August 14, 2019, 3:46 p.m.
white raven
Photo: Mike Yip/www.vancouverislandbirds.com

When photographer Mike Yip saw a flash of white on Vancouver Island in British Columbia in late May, the bright movement looked familiar. It wasn't the first time he had seen white ravens.

This time, the rare birds were two youngsters who were still with their parents. When he saw them again two weeks later, the birds were on their own.

Yip, a retired teacher who is a bird photojournalist, spotted the ravens in Coombs, a small community west of Qualicum Beach.

Yip said he first heard of white ravens in the '90s before he was even interested in birding, but didn't see his first ones until 2007. Since then, he has photographed nine different white ravens.

But he rarely sees adult birds.

"With one or two white ravens born almost every year for 20 years, one would expect a lot of white ravens in the area. However, that is not the case," he tells MNN. "All the white ravens that I've seen have been first-year birds. I have never seen or heard of an adult white raven. My theory is that none of the ravens survive the the winter. They probably die of hypothermia because their feathers lack the thermal quality and strength of regular feathers."

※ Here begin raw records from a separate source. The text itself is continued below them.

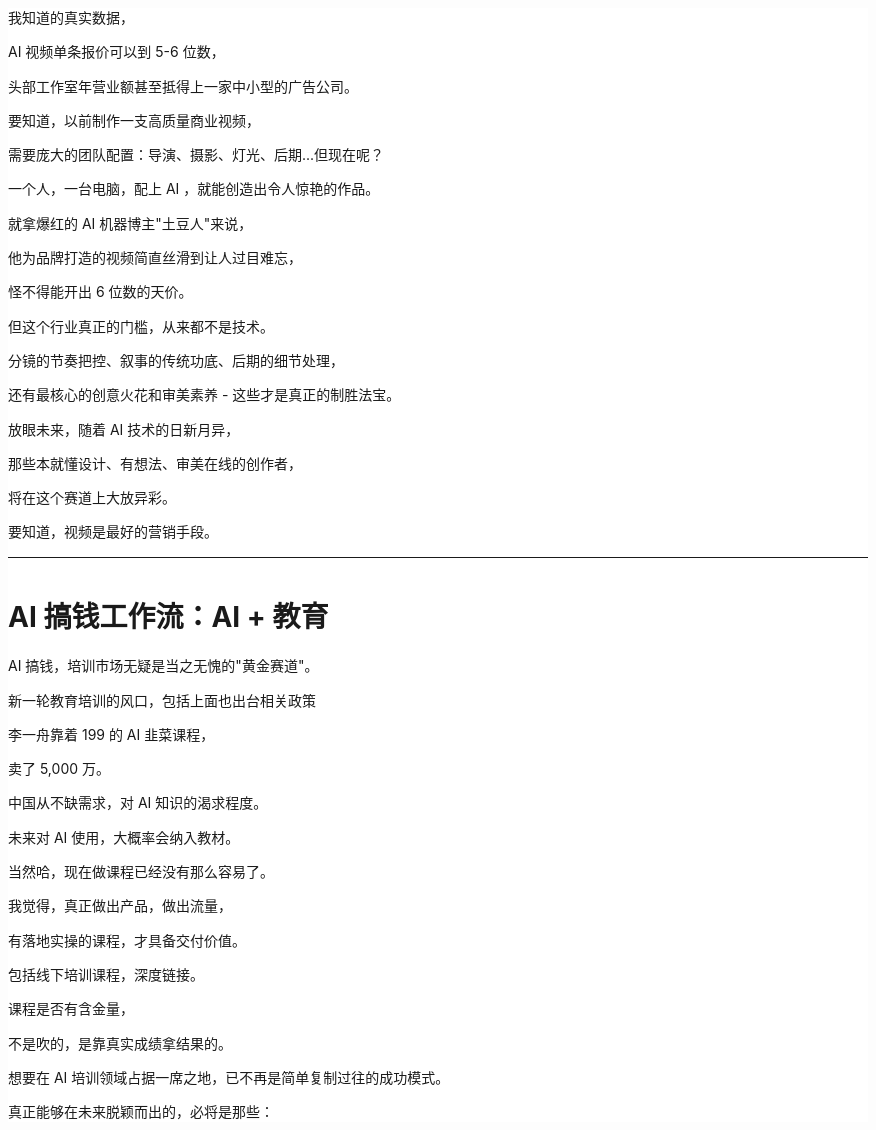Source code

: 我知道的真实数据，

AI 视频单条报价可以到 5-6 位数，

头部工作室年营业额甚至抵得上一家中小型的广告公司。

要知道，以前制作一支高质量商业视频，

需要庞大的团队配置：导演、摄影、灯光、后期...但现在呢？

一个人，一台电脑，配上 AI ，就能创造出令人惊艳的作品。

就拿爆红的 AI 机器博主"土豆人"来说，

他为品牌打造的视频简直丝滑到让人过目难忘，

怪不得能开出 6 位数的天价。

但这个行业真正的门槛，从来都不是技术。

分镜的节奏把控、叙事的传统功底、后期的细节处理，

还有最核心的创意火花和审美素养 - 这些才是真正的制胜法宝。

放眼未来，随着 AI 技术的日新月异，

那些本就懂设计、有想法、审美在线的创作者，

将在这个赛道上大放异彩。

要知道，视频是最好的营销手段。

* * *

# AI 搞钱工作流：AI + 教育

AI 搞钱，培训市场无疑是当之无愧的"黄金赛道"。

新一轮教育培训的风口，包括上面也出台相关政策

李一舟靠着 199 的 AI 韭菜课程，

卖了 5,000 万。

中国从不缺需求，对 AI 知识的渴求程度。

未来对 AI 使用，大概率会纳入教材。

当然哈，现在做课程已经没有那么容易了。

我觉得，真正做出产品，做出流量，

有落地实操的课程，才具备交付价值。

包括线下培训课程，深度链接。

课程是否有含金量，

不是吹的，是靠真实成绩拿结果的。

想要在 AI 培训领域占据一席之地，已不再是简单复制过往的成功模式。

真正能够在未来脱颖而出的，必将是那些：

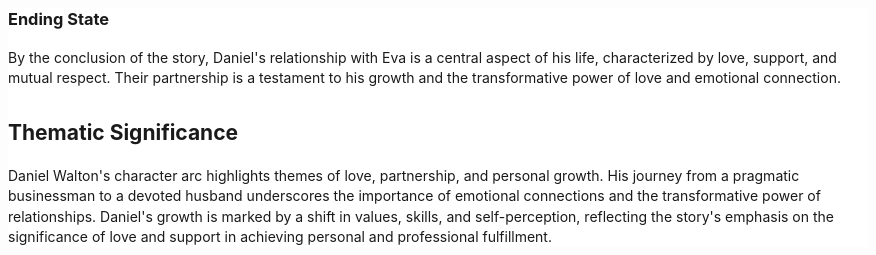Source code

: ### Ending State
By the conclusion of the story, Daniel's relationship with Eva is a central aspect of his life, characterized by love, support, and mutual respect. Their partnership is a testament to his growth and the transformative power of love and emotional connection.

## Thematic Significance

Daniel Walton's character arc highlights themes of love, partnership, and personal growth. His journey from a pragmatic businessman to a devoted husband underscores the importance of emotional connections and the transformative power of relationships. Daniel's growth is marked by a shift in values, skills, and self-perception, reflecting the story's emphasis on the significance of love and support in achieving personal and professional fulfillment.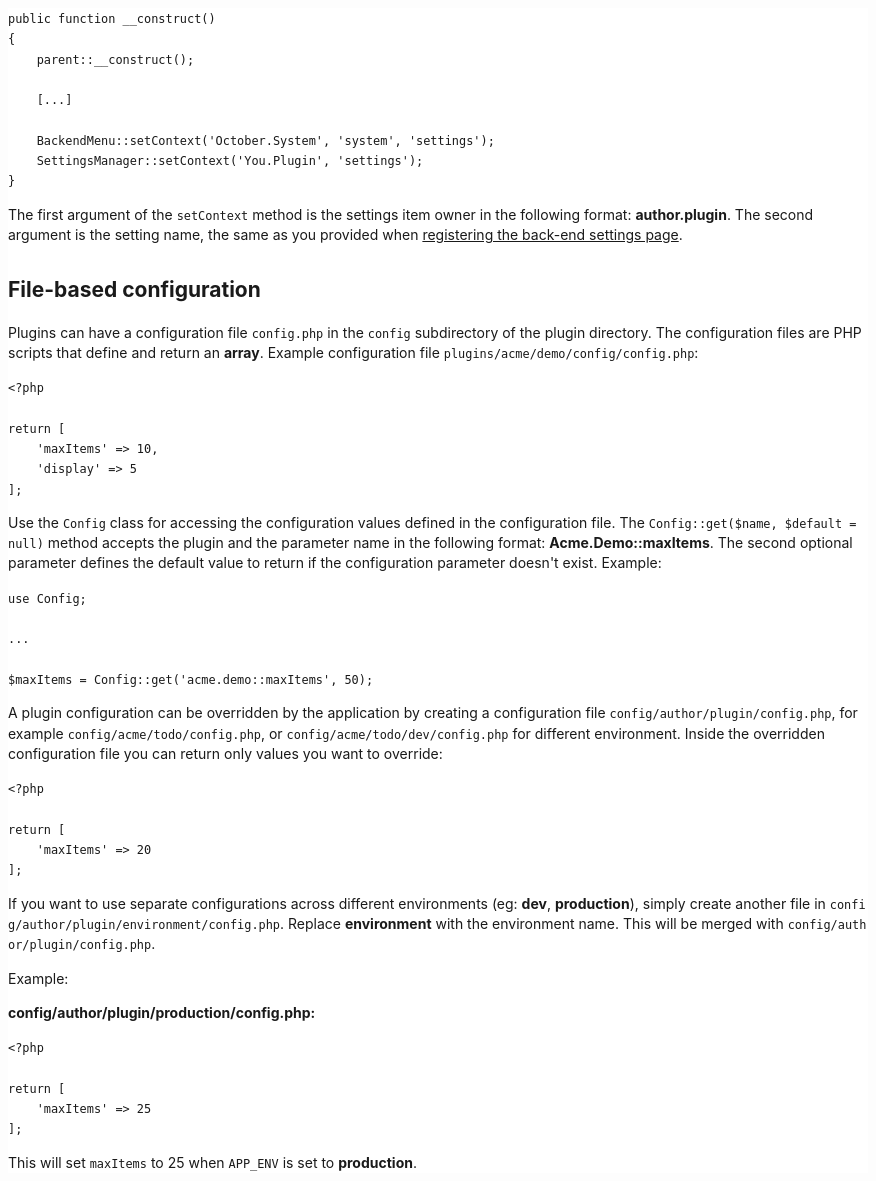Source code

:     public function __construct()
    {
        parent::__construct();

        [...]

        BackendMenu::setContext('October.System', 'system', 'settings');
        SettingsManager::setContext('You.Plugin', 'settings');
    }

The first argument of the `setContext` method is the settings item owner in the following format: **author.plugin**. The second argument is the setting name, the same as you provided when [registering the back-end settings page](#link-registration).

<a name="file-configuration"></a>
## File-based configuration

Plugins can have a configuration file `config.php` in the `config` subdirectory of the plugin directory. The configuration files are PHP scripts that define and return an **array**. Example configuration file `plugins/acme/demo/config/config.php`:

    <?php

    return [
        'maxItems' => 10,
        'display' => 5
    ];

Use the `Config` class for accessing the configuration values defined in the configuration file. The `Config::get($name, $default = null)` method accepts the plugin and the parameter name in the following format: **Acme.Demo::maxItems**. The second optional parameter defines the default value to return if the configuration parameter doesn't exist. Example:

    use Config;

    ...

    $maxItems = Config::get('acme.demo::maxItems', 50);

A plugin configuration can be overridden by the application by creating a configuration file `config/author/plugin/config.php`, for example `config/acme/todo/config.php`, or `config/acme/todo/dev/config.php` for different environment. Inside the overridden configuration file you can return only values you want to override:

    <?php

    return [
        'maxItems' => 20
    ];

If you want to use separate configurations across different environments (eg: **dev**, **production**), simply create another file in `config/author/plugin/environment/config.php`. Replace **environment** with the environment name. This will be merged with `config/author/plugin/config.php`.

Example:

**config/author/plugin/production/config.php:**

    <?php

    return [
        'maxItems' => 25
    ];

This will set `maxItems` to 25 when `APP_ENV` is set to **production**.

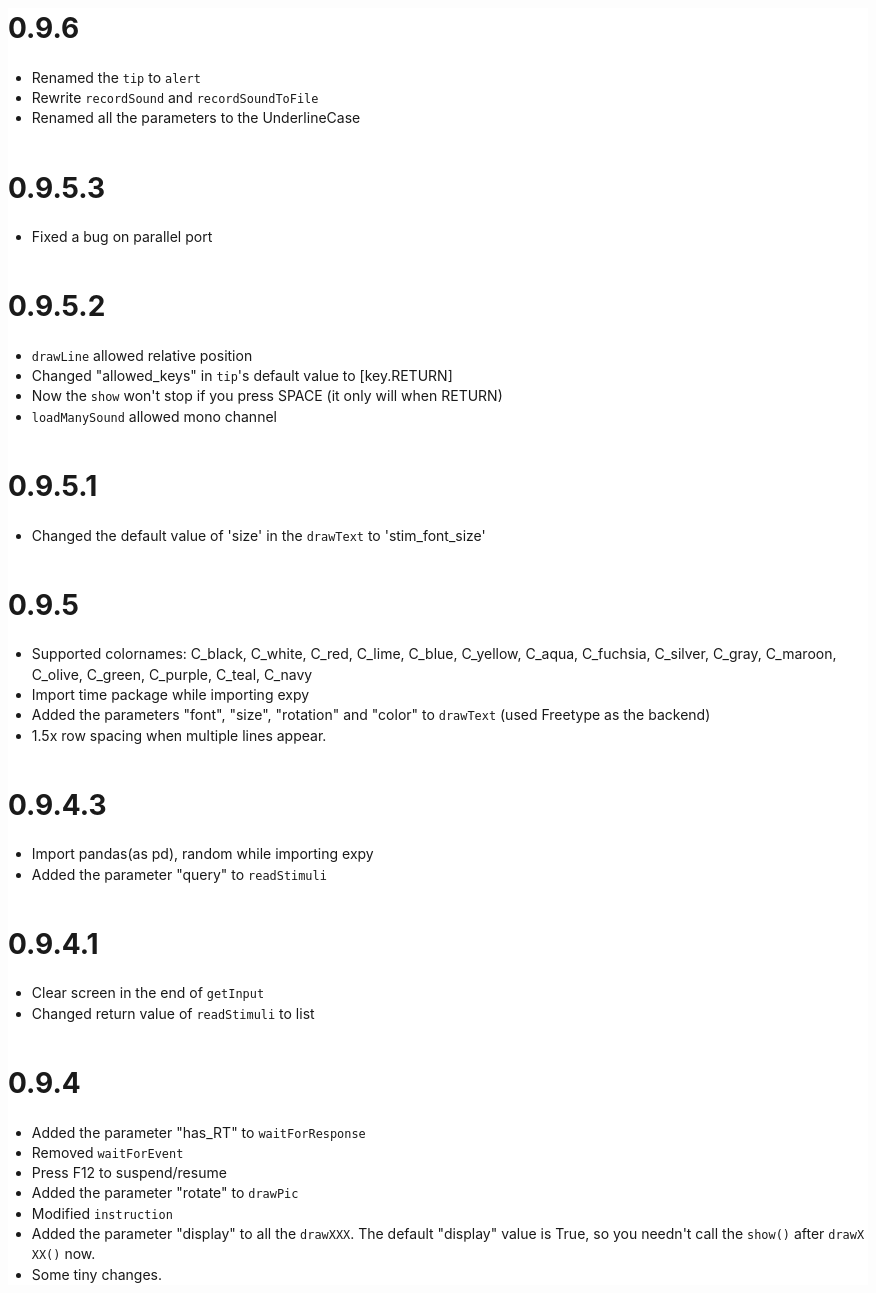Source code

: # 0.9.6
- Renamed the `tip` to `alert`
- Rewrite `recordSound` and `recordSoundToFile`
- Renamed all the parameters to the UnderlineCase

# 0.9.5.3
- Fixed a bug on parallel port

# 0.9.5.2
- `drawLine` allowed relative position
- Changed "allowed_keys" in `tip`'s default value to [key.RETURN]
- Now the `show` won't stop if you press SPACE (it only will when RETURN)
- `loadManySound` allowed mono channel

# 0.9.5.1
- Changed the default value of 'size' in the `drawText` to 'stim_font_size'

# 0.9.5
- Supported colornames: C_black, C_white, C_red, C_lime, C_blue, C_yellow, C_aqua, C_fuchsia, C_silver, C_gray, C_maroon, C_olive, C_green, C_purple, C_teal, C_navy
- Import time package while importing expy
- Added the parameters "font", "size", "rotation" and "color" to `drawText` (used Freetype as the backend)
- 1.5x row spacing when multiple lines appear.

# 0.9.4.3
- Import pandas(as pd), random while importing expy
- Added the parameter "query" to `readStimuli`

# 0.9.4.1
- Clear screen in the end of `getInput`
- Changed return value of `readStimuli` to list

# 0.9.4
- Added the parameter "has_RT" to `waitForResponse`
- Removed `waitForEvent`
- Press F12 to suspend/resume
- Added the parameter "rotate" to `drawPic`
- Modified `instruction`
- Added the parameter "display" to all the `drawXXX`. The default "display" value is True, so you needn't call the `show()` after `drawXXX()` now.
- Some tiny changes.
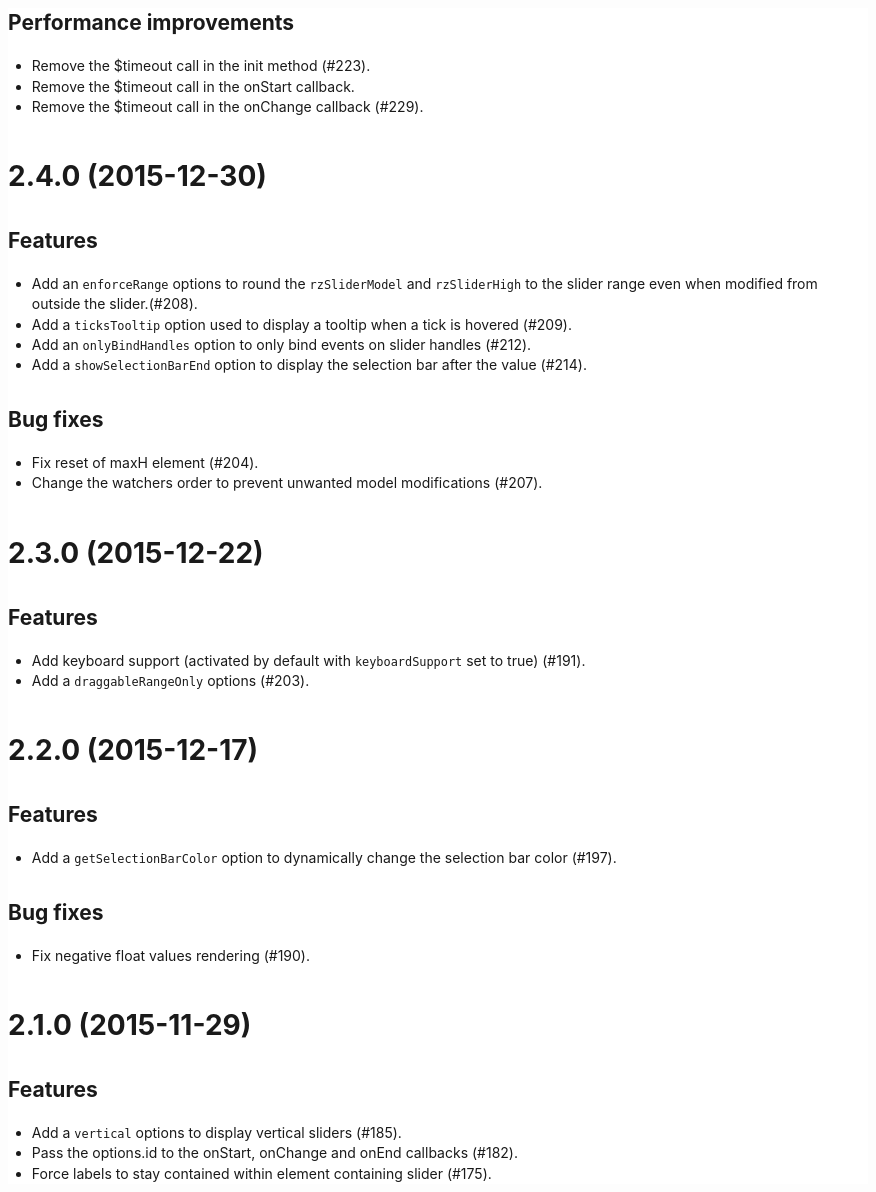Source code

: ## Performance improvements

- Remove the $timeout call in the init method (#223).
- Remove the $timeout call in the onStart callback.
- Remove the $timeout call in the onChange callback (#229).

# 2.4.0 (2015-12-30)

## Features

- Add an `enforceRange` options to round the `rzSliderModel` and `rzSliderHigh` to the slider range even when modified from outside the slider.(#208).
- Add a `ticksTooltip` option used to display a tooltip when a tick is hovered (#209).
- Add an `onlyBindHandles` option to only bind events on slider handles (#212).
- Add a `showSelectionBarEnd` option to display the selection bar after the value (#214).

## Bug fixes

- Fix reset of maxH element (#204).
- Change the watchers order to prevent unwanted model modifications (#207).

# 2.3.0 (2015-12-22)

## Features

- Add keyboard support (activated by default with `keyboardSupport` set to true) (#191).
- Add a `draggableRangeOnly` options (#203).

# 2.2.0 (2015-12-17)

## Features

- Add a `getSelectionBarColor` option to dynamically change the selection bar color (#197).

## Bug fixes

- Fix negative float values rendering (#190).

# 2.1.0 (2015-11-29)

## Features

- Add a `vertical` options to display vertical sliders (#185).
- Pass the options.id to the onStart, onChange and onEnd callbacks (#182).
- Force labels to stay contained within element containing slider (#175).
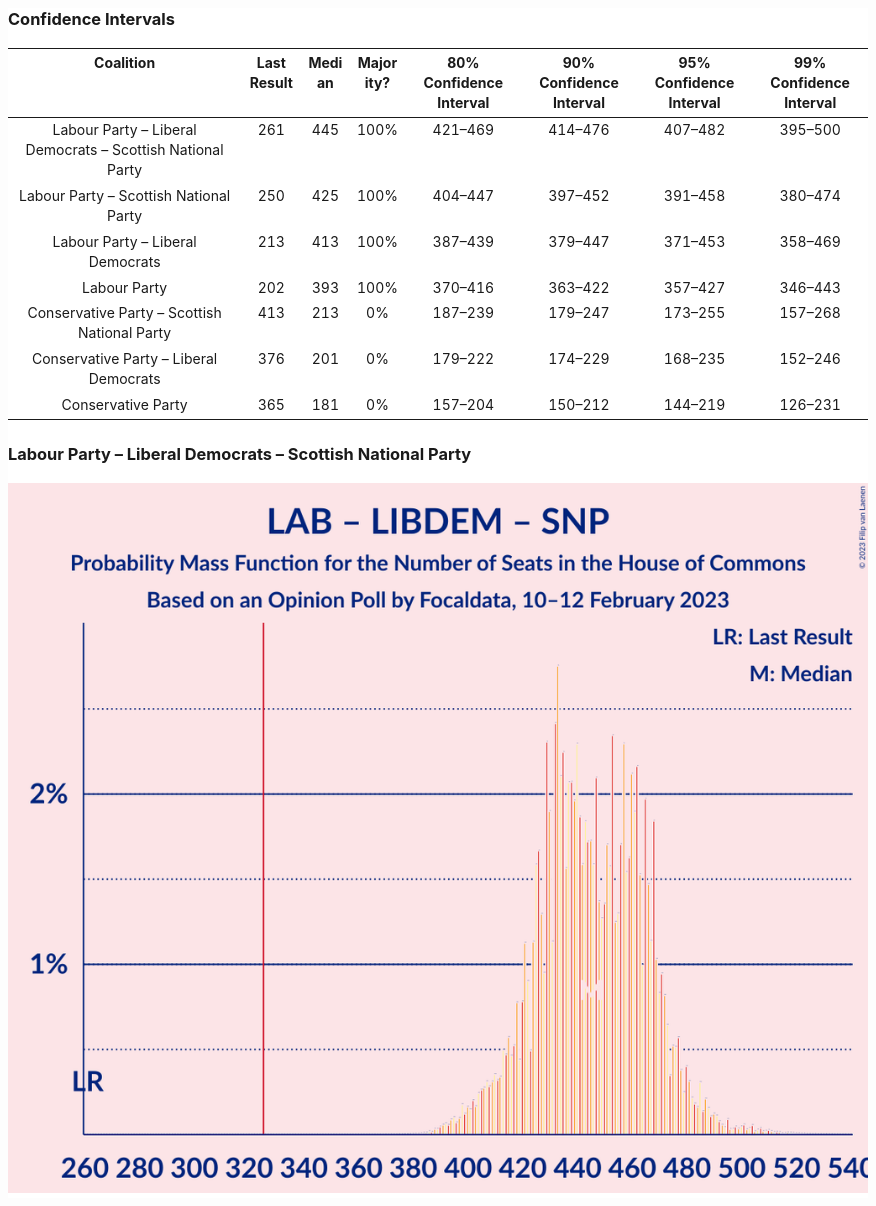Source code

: ### Confidence Intervals

| Coalition | Last Result | Median | Majority? | 80% Confidence Interval | 90% Confidence Interval | 95% Confidence Interval | 99% Confidence Interval |
|:---------:|:-----------:|:------:|:---------:|:-----------------------:|:-----------------------:|:-----------------------:|:-----------------------:|
| Labour Party – Liberal Democrats – Scottish National Party | 261 | 445 | 100% | 421–469 | 414–476 | 407–482 | 395–500 |
| Labour Party – Scottish National Party | 250 | 425 | 100% | 404–447 | 397–452 | 391–458 | 380–474 |
| Labour Party – Liberal Democrats | 213 | 413 | 100% | 387–439 | 379–447 | 371–453 | 358–469 |
| Labour Party | 202 | 393 | 100% | 370–416 | 363–422 | 357–427 | 346–443 |
| Conservative Party – Scottish National Party | 413 | 213 | 0% | 187–239 | 179–247 | 173–255 | 157–268 |
| Conservative Party – Liberal Democrats | 376 | 201 | 0% | 179–222 | 174–229 | 168–235 | 152–246 |
| Conservative Party | 365 | 181 | 0% | 157–204 | 150–212 | 144–219 | 126–231 |

### Labour Party – Liberal Democrats – Scottish National Party

![Graph with seats probability mass function not yet produced](2023-02-12-Focaldata-coalitions-seats-pmf-lab–libdem–snp.png "Seats Probability Mass Function")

Yip says his theory is supported by the observations of a friend whose neighbor fed ravens for several years. By late November, only the black siblings would show up, while the white siblings mysteriously disappeared. In addition, he says, two times over different years, there were reports of white raven bodies being found.

Albinism in animals

This year's birds have light blue eyes, which suggests they could have a genetic defect that prevents them from forming certain melanin pigments, Ben Freeman, a researcher at the University of British Columbia's Biodiversity Research Center, told the Vancouver Sun.

Albino animals have no melanin anywhere in their bodies. Leucism is a partial loss of pigmentation.

"Judging by the pictures, it's very close to albino, or leucistic," he said. "The genes that code for very white birds are in the area and could be turning up more often due to inbreeding."

Some situations make it easier than others to see Vancouver Island's white ravens, says Yip, who runs the site VancouverIslandBirds.com.

"Just after fledging, the raven family usually hangs around a location for a few weeks while the parents teach the fledglings survival skills. Sometimes the location is known and accessible to the public, and sometimes the location is unknown and sightings are just accidental. Last year the fledglings hung around a farm and the public was welcome to visit. This year there was no known location so sightings have been accidental and irregular."